Terlebih, dia berpendapat soal irisan politik Budi Santoso yang tidak bisa dinafikan dalam suksesinya menjadi Menteri Perdagangan, yaitu karena juga menjabat sebagai Ketua Dewan Pimpinan Pusat (DPP) Partai Amanat Nasional (PAN).
"Maka wajar kritik berhamburan terhadap dirinya, dan ditengarai akan semakin kuat karena ekspektasi terhadapnya memang lebih tinggi dibanding figur politik yang baru masuk ke sektor perdagangan, tetapi cenderung mengecewakan," tutur Efriza.

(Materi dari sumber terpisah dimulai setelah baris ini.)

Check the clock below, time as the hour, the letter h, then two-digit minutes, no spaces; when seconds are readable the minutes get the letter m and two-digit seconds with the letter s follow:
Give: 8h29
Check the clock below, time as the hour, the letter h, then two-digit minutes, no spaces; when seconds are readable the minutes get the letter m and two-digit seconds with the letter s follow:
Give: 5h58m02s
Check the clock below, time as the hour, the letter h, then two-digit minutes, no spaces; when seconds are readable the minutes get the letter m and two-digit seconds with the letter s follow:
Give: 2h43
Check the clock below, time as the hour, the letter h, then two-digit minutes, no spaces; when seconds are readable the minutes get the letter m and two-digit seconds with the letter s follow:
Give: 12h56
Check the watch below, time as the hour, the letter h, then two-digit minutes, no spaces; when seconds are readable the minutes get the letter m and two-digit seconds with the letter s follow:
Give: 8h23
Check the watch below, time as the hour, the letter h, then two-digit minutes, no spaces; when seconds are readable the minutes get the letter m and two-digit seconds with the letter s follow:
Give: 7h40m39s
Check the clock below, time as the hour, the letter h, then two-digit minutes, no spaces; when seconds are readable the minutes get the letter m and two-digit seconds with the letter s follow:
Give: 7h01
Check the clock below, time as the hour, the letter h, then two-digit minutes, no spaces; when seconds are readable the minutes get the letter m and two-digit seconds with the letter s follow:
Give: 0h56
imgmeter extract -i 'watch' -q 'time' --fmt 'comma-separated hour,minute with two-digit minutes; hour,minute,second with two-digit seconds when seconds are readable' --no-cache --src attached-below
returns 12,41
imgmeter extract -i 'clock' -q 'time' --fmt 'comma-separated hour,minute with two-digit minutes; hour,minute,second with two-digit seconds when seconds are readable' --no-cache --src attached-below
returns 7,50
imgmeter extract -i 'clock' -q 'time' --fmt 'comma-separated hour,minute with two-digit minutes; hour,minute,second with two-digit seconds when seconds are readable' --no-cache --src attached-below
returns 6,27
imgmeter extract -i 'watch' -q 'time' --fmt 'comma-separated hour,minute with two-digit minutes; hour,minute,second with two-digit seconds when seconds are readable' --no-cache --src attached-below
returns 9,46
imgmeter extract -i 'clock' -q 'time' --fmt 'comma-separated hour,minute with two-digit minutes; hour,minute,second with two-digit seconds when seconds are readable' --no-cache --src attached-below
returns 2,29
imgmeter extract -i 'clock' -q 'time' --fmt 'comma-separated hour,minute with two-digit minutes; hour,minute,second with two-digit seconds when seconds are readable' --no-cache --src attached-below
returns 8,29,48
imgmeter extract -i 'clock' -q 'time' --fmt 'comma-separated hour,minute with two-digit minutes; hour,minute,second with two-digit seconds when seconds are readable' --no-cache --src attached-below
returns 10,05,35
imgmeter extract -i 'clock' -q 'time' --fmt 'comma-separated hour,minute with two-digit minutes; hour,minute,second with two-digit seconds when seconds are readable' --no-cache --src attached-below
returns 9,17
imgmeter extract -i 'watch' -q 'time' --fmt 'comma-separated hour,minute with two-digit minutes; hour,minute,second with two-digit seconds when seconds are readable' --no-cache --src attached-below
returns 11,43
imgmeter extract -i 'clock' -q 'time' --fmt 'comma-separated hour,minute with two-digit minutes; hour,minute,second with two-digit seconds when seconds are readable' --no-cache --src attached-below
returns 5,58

Oleh karena itu, Magister Ilmu Politik Universitas Nasional (UNAS) itu meyakini, apabila kenaikan harga MinyaKita direalisasikan Budi Santoso, maka dampak ikutan akan menyasar pada kinerja pemerintahan Presiden Prabowo Subianto.
"Jika MinyaKita dinaikkan dampaknya memperburuk citra pemerintah, sebab sekarang saja harga berbagai minyak goreng lainnya telah melambung tinggi," tegasnya.
"Bahkan urusan perdagangan dan pangan akan mendapatkan rapor merah," demikian Efriza menambahkan.